This Just In ...
Kevin Fischer is a veteran broadcaster, the recipient of over 150 major journalism awards from the Milwaukee Press Club, the Wisconsin Associated Press, the Northwest Broadcast News Association, the Wisconsin Bar Association, and others. He has been seen and heard on Milwaukee TV and radio stations for over three decades. A longtime aide to state Senate Republicans in the Wisconsin Legislature, Kevin can be seen offering his views on the news on the public affairs program, "InterCHANGE," on Milwaukee Public Television Channel 10, and heard filling in on Newstalk 1130 WISN. He lives with his wife, Jennifer, and their lovely baby daughter, Kyla Audrey, in Franklin.
Executing criminals saves lives
I am a staunch supporter of the death penalty. For many years, I’ve studied and researched this issue, and have done extensive balanced reporting on the controversial subject that garnered several journalism awards.My support grew even greater today with a front page story, in of all places, the New York Times:
According to roughly a dozen recent studies, executions save lives. For each inmate put to death, the studies say, 3 to 18 murders are prevented.
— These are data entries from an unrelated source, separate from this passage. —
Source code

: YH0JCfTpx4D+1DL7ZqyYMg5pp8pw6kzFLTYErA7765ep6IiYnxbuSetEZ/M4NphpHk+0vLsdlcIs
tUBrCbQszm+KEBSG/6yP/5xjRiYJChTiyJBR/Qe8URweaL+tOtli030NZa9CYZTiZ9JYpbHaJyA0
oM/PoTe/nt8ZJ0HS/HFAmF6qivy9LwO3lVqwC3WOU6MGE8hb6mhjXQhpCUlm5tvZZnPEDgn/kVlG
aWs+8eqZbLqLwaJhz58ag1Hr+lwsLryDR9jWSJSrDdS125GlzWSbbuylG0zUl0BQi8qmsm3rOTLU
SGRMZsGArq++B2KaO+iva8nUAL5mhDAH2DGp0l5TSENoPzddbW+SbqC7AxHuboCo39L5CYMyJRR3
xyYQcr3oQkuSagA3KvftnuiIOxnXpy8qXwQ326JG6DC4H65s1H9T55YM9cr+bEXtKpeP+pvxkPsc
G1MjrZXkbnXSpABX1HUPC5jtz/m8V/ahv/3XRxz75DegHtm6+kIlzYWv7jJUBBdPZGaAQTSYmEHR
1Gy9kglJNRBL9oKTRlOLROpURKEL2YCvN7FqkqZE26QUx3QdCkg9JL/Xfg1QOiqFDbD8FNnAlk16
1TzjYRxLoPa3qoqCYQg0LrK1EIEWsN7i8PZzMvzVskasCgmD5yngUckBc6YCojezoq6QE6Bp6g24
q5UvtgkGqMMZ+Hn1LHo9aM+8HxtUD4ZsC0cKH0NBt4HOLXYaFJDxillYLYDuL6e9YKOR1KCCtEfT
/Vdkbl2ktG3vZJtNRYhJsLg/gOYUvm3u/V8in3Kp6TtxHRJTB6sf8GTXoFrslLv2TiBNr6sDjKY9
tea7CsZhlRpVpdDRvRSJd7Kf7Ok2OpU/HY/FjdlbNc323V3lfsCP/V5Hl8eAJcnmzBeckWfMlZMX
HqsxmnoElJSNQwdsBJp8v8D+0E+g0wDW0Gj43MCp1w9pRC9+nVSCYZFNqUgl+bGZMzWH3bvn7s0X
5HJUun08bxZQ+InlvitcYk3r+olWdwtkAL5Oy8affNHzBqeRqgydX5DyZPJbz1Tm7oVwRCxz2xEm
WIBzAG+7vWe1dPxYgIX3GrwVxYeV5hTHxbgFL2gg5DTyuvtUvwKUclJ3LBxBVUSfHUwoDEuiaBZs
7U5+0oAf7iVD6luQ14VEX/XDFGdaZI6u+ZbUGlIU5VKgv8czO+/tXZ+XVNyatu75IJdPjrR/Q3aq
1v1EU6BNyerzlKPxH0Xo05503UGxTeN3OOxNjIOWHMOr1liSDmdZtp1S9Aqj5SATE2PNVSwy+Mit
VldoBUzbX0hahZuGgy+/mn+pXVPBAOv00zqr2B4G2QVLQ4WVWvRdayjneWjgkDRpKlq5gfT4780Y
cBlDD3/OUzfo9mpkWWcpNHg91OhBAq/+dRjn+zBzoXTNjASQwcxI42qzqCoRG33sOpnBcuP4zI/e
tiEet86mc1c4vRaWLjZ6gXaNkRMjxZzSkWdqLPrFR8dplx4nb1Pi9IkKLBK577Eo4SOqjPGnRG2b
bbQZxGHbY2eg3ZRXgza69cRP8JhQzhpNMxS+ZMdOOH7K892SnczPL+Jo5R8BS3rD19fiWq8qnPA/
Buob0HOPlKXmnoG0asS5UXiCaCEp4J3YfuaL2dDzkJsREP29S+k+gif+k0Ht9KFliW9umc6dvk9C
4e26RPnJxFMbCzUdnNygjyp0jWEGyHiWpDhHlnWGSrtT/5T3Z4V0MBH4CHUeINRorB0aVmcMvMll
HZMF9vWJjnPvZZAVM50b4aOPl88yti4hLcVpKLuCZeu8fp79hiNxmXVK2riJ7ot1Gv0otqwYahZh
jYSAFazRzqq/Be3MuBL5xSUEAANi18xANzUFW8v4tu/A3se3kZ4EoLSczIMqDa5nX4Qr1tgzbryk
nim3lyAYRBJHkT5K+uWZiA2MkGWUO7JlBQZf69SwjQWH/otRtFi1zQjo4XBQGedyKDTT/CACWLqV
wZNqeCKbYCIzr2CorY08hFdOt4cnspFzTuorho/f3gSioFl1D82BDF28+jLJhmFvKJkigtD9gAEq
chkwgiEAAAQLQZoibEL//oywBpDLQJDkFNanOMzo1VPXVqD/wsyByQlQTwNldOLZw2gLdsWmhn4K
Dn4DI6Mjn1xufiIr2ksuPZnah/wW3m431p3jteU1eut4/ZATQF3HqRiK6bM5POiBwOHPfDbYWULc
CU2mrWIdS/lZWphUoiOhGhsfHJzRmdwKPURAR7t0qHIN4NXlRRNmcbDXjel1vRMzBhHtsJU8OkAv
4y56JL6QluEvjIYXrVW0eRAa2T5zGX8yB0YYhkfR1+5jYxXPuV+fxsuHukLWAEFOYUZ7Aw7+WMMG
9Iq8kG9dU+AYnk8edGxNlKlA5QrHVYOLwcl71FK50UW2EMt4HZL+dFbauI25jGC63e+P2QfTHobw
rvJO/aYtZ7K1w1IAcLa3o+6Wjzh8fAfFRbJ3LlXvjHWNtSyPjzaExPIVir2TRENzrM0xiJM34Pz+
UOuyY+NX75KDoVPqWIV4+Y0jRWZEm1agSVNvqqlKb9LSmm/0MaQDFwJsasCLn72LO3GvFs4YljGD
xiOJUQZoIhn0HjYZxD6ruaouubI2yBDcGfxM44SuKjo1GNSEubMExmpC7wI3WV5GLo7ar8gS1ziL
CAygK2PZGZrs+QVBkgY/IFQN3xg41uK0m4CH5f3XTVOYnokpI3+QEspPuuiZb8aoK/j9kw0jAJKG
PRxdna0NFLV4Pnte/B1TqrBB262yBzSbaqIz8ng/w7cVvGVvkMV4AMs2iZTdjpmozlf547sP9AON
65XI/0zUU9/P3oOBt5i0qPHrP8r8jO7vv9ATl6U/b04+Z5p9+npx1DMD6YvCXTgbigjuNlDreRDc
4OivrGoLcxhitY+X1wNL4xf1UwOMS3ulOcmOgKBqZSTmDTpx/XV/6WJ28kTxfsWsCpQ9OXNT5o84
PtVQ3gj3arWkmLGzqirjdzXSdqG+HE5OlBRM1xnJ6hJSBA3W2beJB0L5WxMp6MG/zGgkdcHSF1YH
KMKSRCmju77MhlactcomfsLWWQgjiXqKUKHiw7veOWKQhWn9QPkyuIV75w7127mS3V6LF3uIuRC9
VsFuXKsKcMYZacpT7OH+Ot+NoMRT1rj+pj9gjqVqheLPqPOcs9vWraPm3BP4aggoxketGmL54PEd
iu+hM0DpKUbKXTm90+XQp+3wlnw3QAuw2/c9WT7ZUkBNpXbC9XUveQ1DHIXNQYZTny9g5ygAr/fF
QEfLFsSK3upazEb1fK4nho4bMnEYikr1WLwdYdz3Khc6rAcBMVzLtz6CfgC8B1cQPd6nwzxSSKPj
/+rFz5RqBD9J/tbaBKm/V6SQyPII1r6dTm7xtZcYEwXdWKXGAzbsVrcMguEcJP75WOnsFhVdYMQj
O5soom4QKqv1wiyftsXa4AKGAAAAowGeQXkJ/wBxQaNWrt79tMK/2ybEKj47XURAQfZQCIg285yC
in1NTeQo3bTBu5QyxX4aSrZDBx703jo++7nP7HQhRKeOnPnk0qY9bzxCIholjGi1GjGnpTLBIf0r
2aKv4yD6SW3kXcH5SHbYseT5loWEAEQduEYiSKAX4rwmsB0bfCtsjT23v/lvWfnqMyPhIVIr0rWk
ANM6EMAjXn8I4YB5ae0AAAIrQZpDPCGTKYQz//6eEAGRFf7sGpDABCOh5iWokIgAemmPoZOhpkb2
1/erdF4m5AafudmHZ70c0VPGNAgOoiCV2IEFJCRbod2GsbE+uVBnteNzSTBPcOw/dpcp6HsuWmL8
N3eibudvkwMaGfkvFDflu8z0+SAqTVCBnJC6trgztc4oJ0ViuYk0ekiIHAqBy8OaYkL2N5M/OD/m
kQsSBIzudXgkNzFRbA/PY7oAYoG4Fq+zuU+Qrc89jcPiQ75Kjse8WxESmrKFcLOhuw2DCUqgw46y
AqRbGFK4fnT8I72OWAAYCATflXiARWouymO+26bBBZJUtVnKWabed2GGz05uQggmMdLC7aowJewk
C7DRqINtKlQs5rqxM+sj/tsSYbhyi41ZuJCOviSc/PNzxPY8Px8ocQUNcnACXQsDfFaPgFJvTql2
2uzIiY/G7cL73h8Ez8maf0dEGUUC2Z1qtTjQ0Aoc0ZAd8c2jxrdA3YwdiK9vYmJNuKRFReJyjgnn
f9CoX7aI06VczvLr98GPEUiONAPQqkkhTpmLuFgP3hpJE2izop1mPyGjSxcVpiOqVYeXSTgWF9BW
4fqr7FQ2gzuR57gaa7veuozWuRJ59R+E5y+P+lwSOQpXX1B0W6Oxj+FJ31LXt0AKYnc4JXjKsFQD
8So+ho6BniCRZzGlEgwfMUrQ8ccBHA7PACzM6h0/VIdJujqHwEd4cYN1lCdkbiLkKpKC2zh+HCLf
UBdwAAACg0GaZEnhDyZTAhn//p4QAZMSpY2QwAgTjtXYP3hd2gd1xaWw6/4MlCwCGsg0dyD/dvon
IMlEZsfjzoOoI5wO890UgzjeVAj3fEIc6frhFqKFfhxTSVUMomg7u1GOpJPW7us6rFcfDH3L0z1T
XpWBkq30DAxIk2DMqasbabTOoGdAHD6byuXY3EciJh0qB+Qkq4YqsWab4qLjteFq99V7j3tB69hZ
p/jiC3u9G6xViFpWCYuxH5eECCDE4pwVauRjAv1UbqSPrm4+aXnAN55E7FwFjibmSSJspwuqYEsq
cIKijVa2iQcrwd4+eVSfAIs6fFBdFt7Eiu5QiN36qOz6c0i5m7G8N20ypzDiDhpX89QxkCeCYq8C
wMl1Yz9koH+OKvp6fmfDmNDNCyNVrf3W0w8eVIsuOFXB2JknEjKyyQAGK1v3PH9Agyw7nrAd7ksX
The studies, performed by economists in the past decade, compare the number of executions in different jurisdictions with homicide rates over time — while trying to eliminate the effects of crime rates, conviction rates and other factors — and say that murder rates tend to fall as executions rise.
“I personally am opposed to the death penalty,” said H. Naci Mocan, an economist at Louisiana State University and an author of a study finding that each execution saves five lives. “But my research shows that there is a deterrent effect.”
Here is the entire New York Times article.
The death penalty is a life saver. It’s time we put a stop to the interminable appeals that inmates on death row use to circumvent the system. We should execute more criminals whose acts are so vicious, so cruel, so heinous, that in the name of true justice, they forfeit their own lives.